The societies also made recommendations regarding the use of migraine preventive treatments in patients of childbearing potential, which included:

  • considering the teratogenic effect of topiramate and valproate when recommending a migraine prevention therapy (level A);
  • advising patients about these medications’ possible effect on fetal/childhood development (level A);
  • counseling patients prescribed 200 mg of topiramate or more daily about the possibility this medication could decrease the efficacy of oral combined hormonal contraceptives (level A);
  • advising patients to discuss optimal contraception methods with their health care provider during treatment (level B); and
  • recommending that patients who take topiramate or valproate take folic acid supplementation daily (level A).

The authors added that clinicians must regularly monitor patients to gauge the treatment’s effectiveness, adverse events and the possibility of stopping its use once the patient has control of their migraine.

Missed opportunities?

Pakalnis noted that the guideline did not mention studies involving nutraceuticals or naturalistic therapies like magnesium or riboflavin.

“They are used frequently for migraine prevention,” Pakalnis explained. “Many times, parents will have their child start taking these before a neurologic evaluation since they generally appear to be relatively safe, are inexpensive and available without a prescription.”

Hershey said the treatments were evaluated during the development of the guidelines, “but the studies lacked the pre-defined qualifications to be included in the analysis.”

“This was due to either lack of efficacy or the limitations of the study design.
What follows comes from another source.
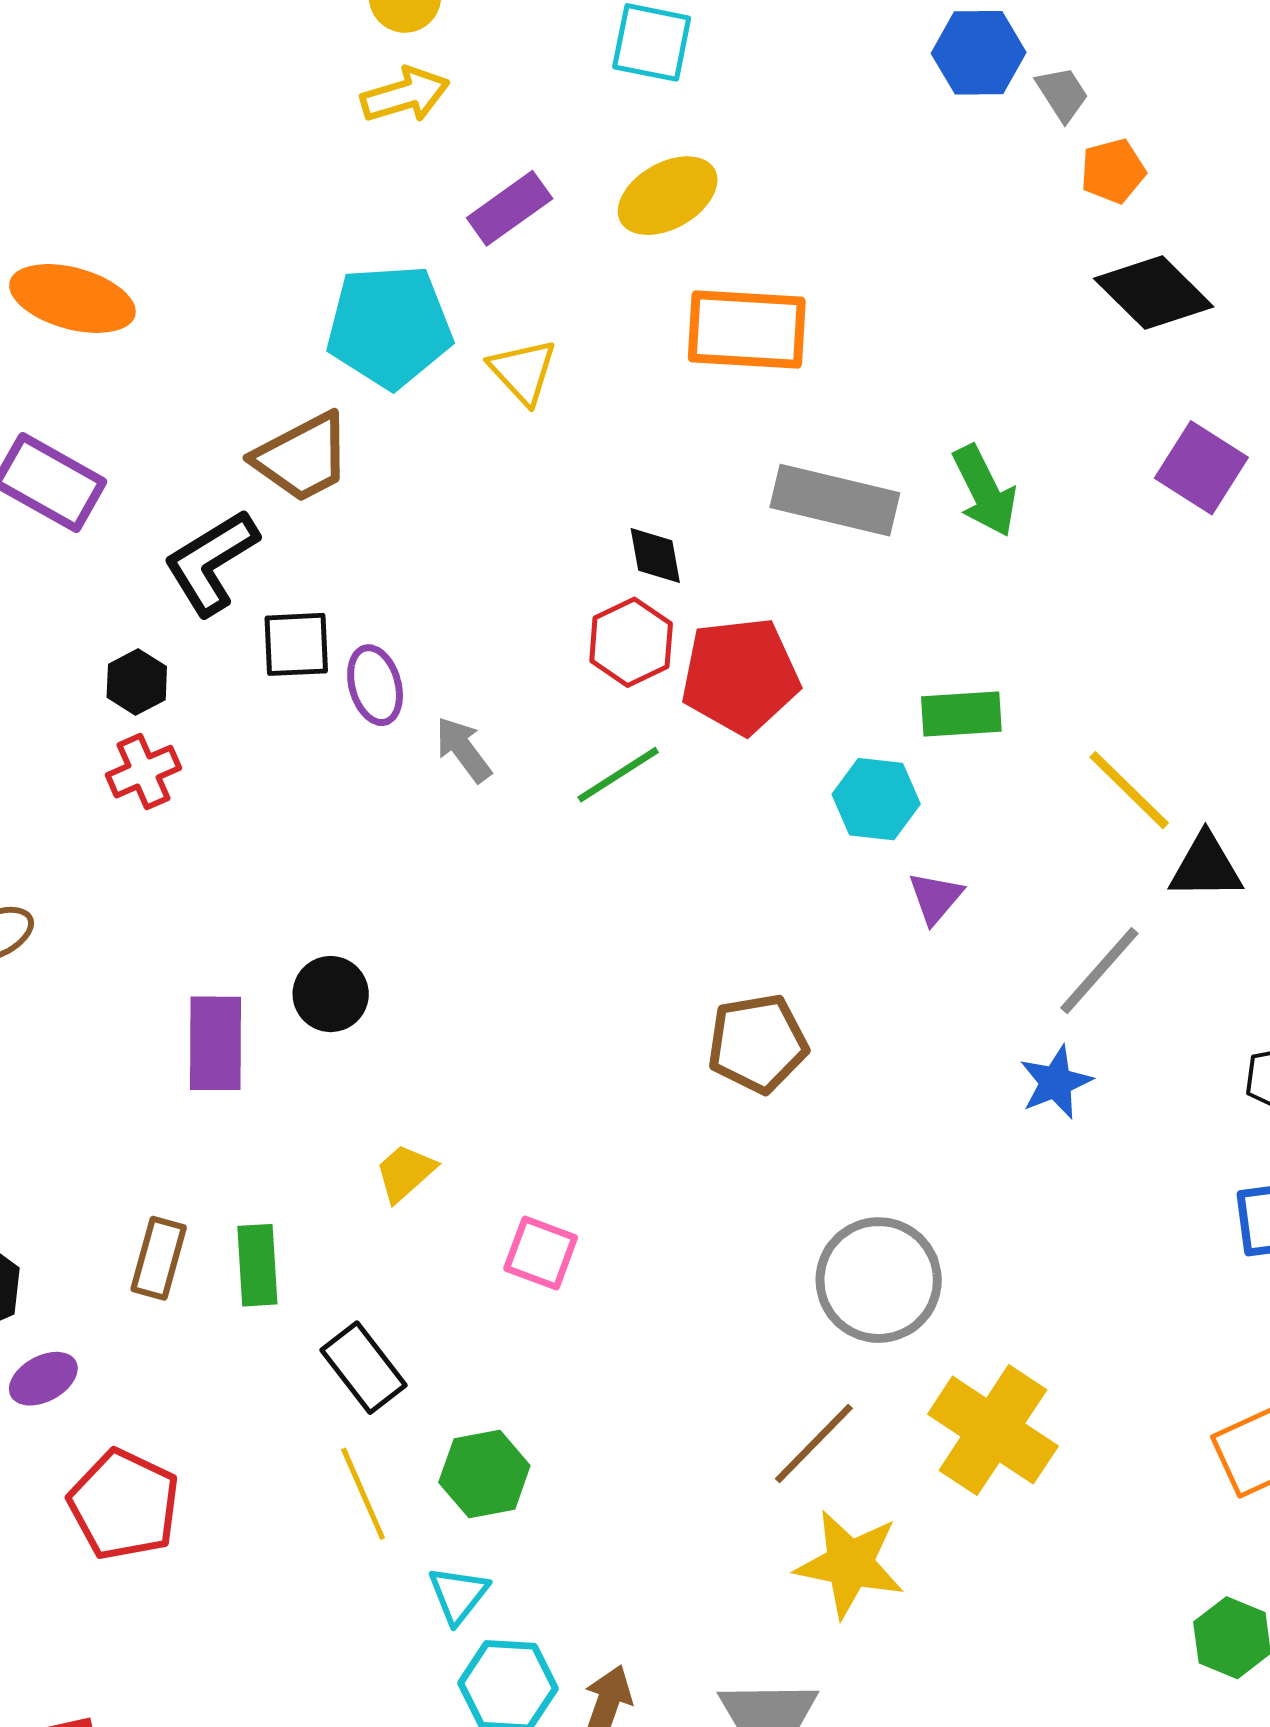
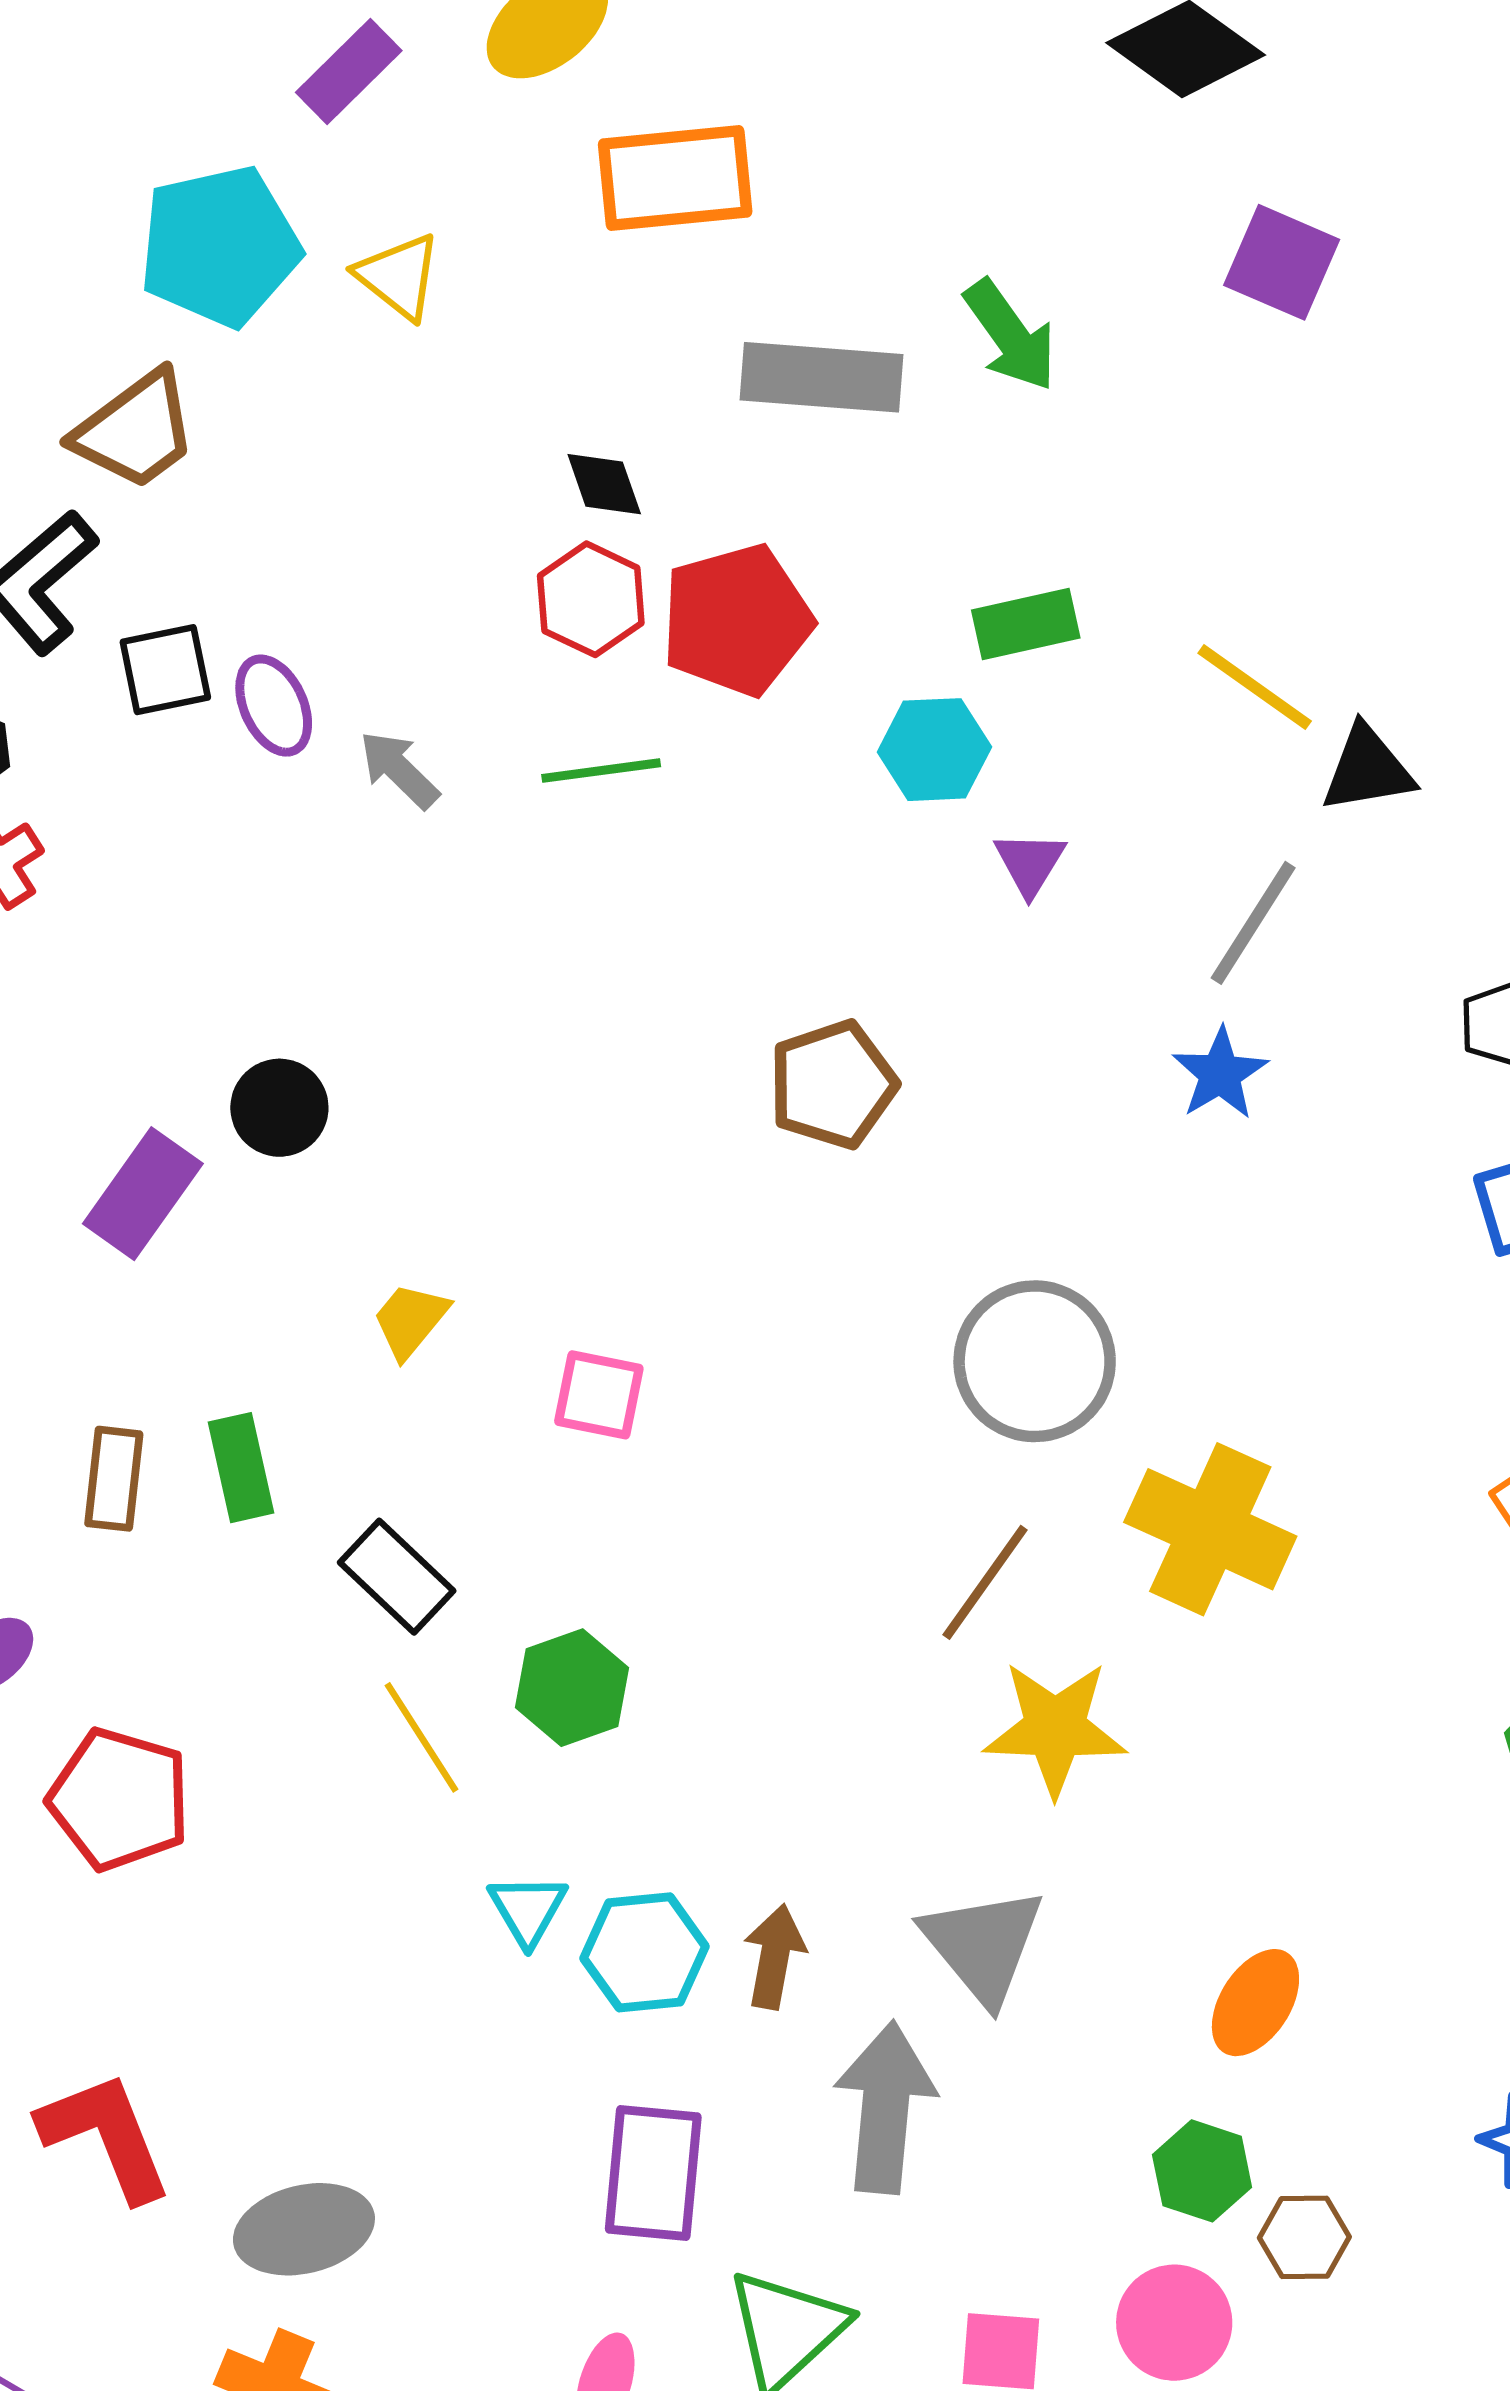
green line: (618, 775) -> (601, 771), turned 34
purple rectangle: (216, 1043) -> (143, 1194), turned 44
cyan triangle: (458, 1595) -> (528, 1909), moved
Nutraceuticals are chemical compounds that should be tested as rigorously as pharmaceutical agents and not just thought of as safe,” he said.

Pakalnis also felt the placebo effect deserved more attention than it received in the guideline, since its occurrence is “very high in pediatric migraine research studies.”

Hershey responded to Pakalnis’ concern.

“This observation is likely due to the increased expectation of response of medications that have already been approved for use in adults and promoted through pharmaceutical advertising,” he said.

Hershey, who is also director of the Headache Center at Cincinnati Children’s Hospital, said clinicians can expect a revision in the guidelines in another 10 to 15 years.

As many as 3% of children aged 3 to 7 years experience migraine, and between 8% and 23% of children have had a migraine by age 15 years, the guideline authors wrote. by Janel Miller

Disclosures: Hershey reports numerous ties to medical societies, the pharmaceutical industry and government agencies. Pakalnis reports no relevant financial disclosures. Please see the guideline for all other authors’ relevant financial disclosures.